サイプレス上野 × ロベルト吉野(2)
――ちょっと強引かもしれないけど、その頃の遊びの感覚がいまの2人のパフォーマンスにも繋がってるよね。2人の活動の面では、歌でも歌われている*12001年の大きなイヴェントでの失敗が転機になって、ライヴの見せ方もよりタイトになっていくわけだけど。
*1 新作『WONDER WHEEL』に収録の“NEXT EPISODE”。
上野 ちょうどエミネムが日本に来た日に「なんと今日はエミネムが来てます」って言って、吉野がお面かぶって出てくるっていう。そっからお面が導入されて。でもバトルDJのTETSUって言われてたから、吉野には葛藤がすげえあったみたいで。
吉野 名前が変わった2000年ぐらいからずーっと葛藤があったんですけど、『Homebrewers 2』が出るちょい前ぐらいに「もうロベルト吉野でいいや」って。「馬鹿々々しいや」みたいな(笑)。
上野 「仮面とか改造してんだから、いい加減、吹っ切れろよ!」ていう(笑)。
吉野 最初の仮面は、ジェイソンのマスクとエアーマスクとアイスホッケーの防具つけて、スパイダーマンのクモのフィギュアを飾ってたんですよ。それでトゲをつけて迷彩スプレー塗って、防水メガネをつけて、完全にもう、ヘルレイザー(87年公開の恐怖映画)的な(笑)。それでメタリカとかジェフ・ベック(の曲)をかけてる(笑)。
上野 あれはひどかったな。ジェフ・ベックのむせび泣くギターが響いて、そんな仮面の奴が出てくる(笑)。
――それ、十分やりきってるよ(笑)。
上野 でも、2001年7月25日に横浜Bay Hallのでっかいイヴェントに出してもらって、大失敗して心入れ替えようっていう。それまではグダグダでしたよ。
――そこを経て、いまはいろんな現場のライヴに呼ばれるようになったわけだけど、とりわけ横浜で2人を取り巻く周囲の反応はどう?
上野 いろいろなところでやらせてもらうにつれて、MACCHO(OZROSAURUS)くんと一緒に撮影したり、地元の先輩のスケーター友達だから、FIRE BALLの人ともリンクしてたり、すごい昔から知ってる若手のMARSHALL LAWとかも、「今度ダブ録らせてよ」って言ってくれるようになってきてたり。THUG FAMILYもストリート仕切ってるハスラーだけど、普通に「司会やってよ」って誘ってくれる。マネージャーみたいなことやってる奴は、OZROのライヴを一緒に見てたときに「上野くんがこうなってくれないと困るんすよ」って言ってくれた。ウェッサイも、完全に隔たりはないっすね。(DJ)FILLMOREくんとは高校のとき3年ぐらいずっと同じパーティーやってて、手本だったよね?

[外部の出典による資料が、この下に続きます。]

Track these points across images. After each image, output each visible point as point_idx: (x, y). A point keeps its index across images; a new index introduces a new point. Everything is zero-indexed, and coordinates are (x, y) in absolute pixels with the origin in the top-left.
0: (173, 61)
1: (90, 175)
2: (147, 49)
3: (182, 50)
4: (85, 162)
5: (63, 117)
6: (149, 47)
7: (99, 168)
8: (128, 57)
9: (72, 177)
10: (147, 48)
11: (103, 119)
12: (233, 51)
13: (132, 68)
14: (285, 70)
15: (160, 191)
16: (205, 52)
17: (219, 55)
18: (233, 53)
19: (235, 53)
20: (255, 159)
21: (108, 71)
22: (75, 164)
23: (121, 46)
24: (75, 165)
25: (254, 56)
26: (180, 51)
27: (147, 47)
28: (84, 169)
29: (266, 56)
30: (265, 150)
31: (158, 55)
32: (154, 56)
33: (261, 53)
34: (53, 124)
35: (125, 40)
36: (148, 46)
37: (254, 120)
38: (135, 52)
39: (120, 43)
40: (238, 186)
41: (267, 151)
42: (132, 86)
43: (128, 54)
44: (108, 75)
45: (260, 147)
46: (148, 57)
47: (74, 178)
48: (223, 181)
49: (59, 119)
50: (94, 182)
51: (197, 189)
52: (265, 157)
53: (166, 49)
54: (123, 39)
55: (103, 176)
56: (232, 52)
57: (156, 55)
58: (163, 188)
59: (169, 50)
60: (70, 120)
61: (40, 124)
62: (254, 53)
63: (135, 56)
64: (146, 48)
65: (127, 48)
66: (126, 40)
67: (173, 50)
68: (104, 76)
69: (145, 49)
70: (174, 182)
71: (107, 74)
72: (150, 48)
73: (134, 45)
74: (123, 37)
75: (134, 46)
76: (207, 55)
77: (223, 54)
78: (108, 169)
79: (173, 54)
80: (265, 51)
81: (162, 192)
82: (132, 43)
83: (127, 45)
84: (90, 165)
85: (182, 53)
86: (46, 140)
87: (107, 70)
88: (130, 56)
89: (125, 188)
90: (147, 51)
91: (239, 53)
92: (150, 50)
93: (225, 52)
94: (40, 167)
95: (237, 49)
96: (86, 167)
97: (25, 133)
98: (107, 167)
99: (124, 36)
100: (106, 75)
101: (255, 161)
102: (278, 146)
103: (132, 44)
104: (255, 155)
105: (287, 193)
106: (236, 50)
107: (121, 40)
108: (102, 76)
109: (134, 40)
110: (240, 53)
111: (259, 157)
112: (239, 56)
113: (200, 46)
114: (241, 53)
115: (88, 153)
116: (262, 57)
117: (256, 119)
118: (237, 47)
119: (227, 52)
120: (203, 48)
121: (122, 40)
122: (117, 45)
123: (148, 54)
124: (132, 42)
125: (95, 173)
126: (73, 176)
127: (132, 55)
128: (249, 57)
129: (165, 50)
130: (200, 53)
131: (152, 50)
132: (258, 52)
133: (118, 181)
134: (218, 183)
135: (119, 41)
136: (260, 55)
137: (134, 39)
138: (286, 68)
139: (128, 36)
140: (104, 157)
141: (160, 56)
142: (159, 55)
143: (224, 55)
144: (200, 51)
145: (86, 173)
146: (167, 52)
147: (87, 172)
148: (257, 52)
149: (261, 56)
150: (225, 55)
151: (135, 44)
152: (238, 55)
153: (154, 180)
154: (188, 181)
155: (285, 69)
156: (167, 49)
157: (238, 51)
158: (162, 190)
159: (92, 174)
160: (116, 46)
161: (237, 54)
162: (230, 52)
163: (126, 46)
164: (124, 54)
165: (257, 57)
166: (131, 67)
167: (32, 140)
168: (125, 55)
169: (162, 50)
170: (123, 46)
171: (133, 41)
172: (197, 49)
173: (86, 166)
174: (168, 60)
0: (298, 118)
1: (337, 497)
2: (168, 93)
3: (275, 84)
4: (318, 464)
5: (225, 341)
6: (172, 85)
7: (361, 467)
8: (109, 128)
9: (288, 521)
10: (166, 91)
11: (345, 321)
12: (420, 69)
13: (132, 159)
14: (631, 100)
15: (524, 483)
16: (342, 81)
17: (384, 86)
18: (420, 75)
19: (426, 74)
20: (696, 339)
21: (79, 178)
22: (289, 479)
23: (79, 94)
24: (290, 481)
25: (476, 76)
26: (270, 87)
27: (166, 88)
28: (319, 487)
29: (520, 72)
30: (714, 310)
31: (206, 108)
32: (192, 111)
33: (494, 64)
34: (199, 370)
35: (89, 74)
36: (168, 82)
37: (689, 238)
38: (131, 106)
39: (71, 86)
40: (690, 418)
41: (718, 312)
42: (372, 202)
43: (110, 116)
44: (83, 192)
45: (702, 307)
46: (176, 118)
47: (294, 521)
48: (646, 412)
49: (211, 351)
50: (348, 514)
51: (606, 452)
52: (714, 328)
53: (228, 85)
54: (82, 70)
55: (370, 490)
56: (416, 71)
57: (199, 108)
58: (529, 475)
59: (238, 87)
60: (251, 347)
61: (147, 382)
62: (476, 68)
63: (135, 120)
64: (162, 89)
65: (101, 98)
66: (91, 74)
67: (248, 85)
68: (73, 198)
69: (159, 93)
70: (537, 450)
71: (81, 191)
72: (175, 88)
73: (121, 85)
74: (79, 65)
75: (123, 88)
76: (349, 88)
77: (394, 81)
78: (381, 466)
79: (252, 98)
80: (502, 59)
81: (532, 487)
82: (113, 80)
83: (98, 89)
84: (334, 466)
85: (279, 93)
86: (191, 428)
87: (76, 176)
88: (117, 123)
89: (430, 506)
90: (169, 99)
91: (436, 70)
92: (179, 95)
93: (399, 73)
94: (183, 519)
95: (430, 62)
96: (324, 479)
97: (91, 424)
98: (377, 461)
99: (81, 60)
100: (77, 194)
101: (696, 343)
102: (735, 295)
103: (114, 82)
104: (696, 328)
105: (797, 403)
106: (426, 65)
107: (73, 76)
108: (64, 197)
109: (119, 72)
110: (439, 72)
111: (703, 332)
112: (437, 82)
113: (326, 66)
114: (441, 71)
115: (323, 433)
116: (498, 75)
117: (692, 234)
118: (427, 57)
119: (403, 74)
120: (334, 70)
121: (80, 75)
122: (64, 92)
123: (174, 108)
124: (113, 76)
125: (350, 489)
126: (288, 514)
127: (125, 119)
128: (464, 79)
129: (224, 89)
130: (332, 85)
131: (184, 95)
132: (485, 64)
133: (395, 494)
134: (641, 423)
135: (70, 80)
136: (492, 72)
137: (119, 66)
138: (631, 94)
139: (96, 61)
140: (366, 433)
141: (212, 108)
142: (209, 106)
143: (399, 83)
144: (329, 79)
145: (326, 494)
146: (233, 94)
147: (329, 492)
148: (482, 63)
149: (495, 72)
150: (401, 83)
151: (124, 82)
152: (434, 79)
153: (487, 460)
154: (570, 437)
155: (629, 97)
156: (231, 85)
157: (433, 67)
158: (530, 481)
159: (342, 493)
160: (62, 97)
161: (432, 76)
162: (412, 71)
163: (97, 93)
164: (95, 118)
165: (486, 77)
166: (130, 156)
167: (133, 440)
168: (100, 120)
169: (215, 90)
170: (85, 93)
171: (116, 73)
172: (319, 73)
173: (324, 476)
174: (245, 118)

吉野 FILLMOREさんの2枚使いと同じネタ買って、練習とかしてましたね。
――そういう隔たりのなさは、2人だからこそってところもあると思うよ。逆に、いまZZ PRODUCTIONで活動を近くしているSTERUSSとかとはどうだったの?
上野 逆に、STERUSSとか同じようなスタイルだと思ってた奴らとは、同じイヴェントに出ててもガチガチでしたよ。誰も会話しない。鎮座DOPENESSも、カトマイラくんとかとアングラデラってグループで同じイヴェントに出てたけど、ヤバイと思っててもお互い口聞かないみたいな。ホントひどい時代。『Homebrewers 2』のときにはみんな仲良くなってたけど。
――2人はヒップホップ外の横浜のアンダーグラウンド・シーンとも縁が深いよね。PAN PACIFIC PLAYAしかり。
上野 あそこら辺がやってるイヴェントに毎回遊びに行って、意味もなくマイク握ったりしてて。UNITんとき(『ドリーム』のリリース・ライヴ)にもどうしてもいて欲しいって言ったら一回イヴェント休んでくれたりして、それぐらい仲いいし、そこで交遊が広がったんすよ。
――そうした交流もやっぱり遊びの延長、か。
上野 地元の奴らとホントに毎晩車でどっか行くみたいな。ミックステープを車で聴いて箱根とかよく行ってて。そのノリか、やっぱ?
吉野 鳥肌実を爆音で聴いたりとか。
上野 冬になったら箱根の池でスケートして、「野グソするべ」とか行って野グソとかして(笑)。それじゃあ、何がしてえんだか全然わかんないよね(笑)。